▸ PROBLEM DESCRIPTION
Extract the part of the entries that runs from their start through the line containing "3: (94, 106)", including both ends, and reproduce it line for line. Leave the pictures out of your answer.

Segment Start: SOURCE INFORMATION

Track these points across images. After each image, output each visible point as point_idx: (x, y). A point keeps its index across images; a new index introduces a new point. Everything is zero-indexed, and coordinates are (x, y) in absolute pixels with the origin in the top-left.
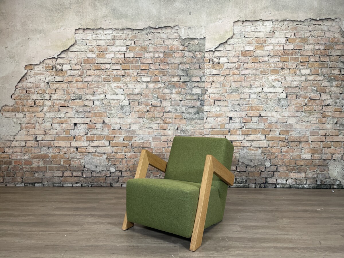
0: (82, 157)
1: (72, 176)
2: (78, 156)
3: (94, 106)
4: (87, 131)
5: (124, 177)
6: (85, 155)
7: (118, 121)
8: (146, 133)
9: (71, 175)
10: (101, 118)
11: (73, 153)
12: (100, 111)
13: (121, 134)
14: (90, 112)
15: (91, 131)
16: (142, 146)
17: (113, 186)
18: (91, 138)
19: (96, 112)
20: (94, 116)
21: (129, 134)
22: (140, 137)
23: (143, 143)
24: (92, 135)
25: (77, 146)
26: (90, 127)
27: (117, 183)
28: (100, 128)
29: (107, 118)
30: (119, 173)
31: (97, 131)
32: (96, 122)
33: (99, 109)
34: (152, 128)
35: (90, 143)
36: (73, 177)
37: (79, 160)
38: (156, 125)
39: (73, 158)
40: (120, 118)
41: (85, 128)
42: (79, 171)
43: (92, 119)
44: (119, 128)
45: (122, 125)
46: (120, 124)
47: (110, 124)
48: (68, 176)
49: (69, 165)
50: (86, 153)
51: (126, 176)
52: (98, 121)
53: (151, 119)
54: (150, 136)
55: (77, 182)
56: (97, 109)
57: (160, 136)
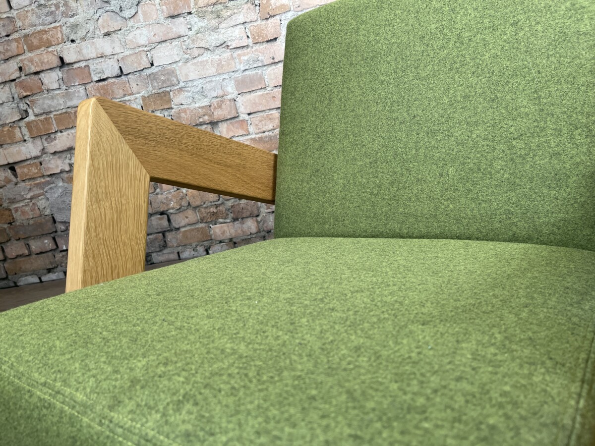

Segment End: SOURCE INFORMATION

▸ OUTPUT FOR THIS TASK
Track these points across images. After each image, output each visible point as point_idx: (x, y). A point keeps its index across images; a new index introduces a new point. Everything is zero-indexed, and coordinates are (x, y) in absolute pixels with the origin in the top-left.
0: (82, 157)
1: (72, 176)
2: (78, 156)
3: (94, 106)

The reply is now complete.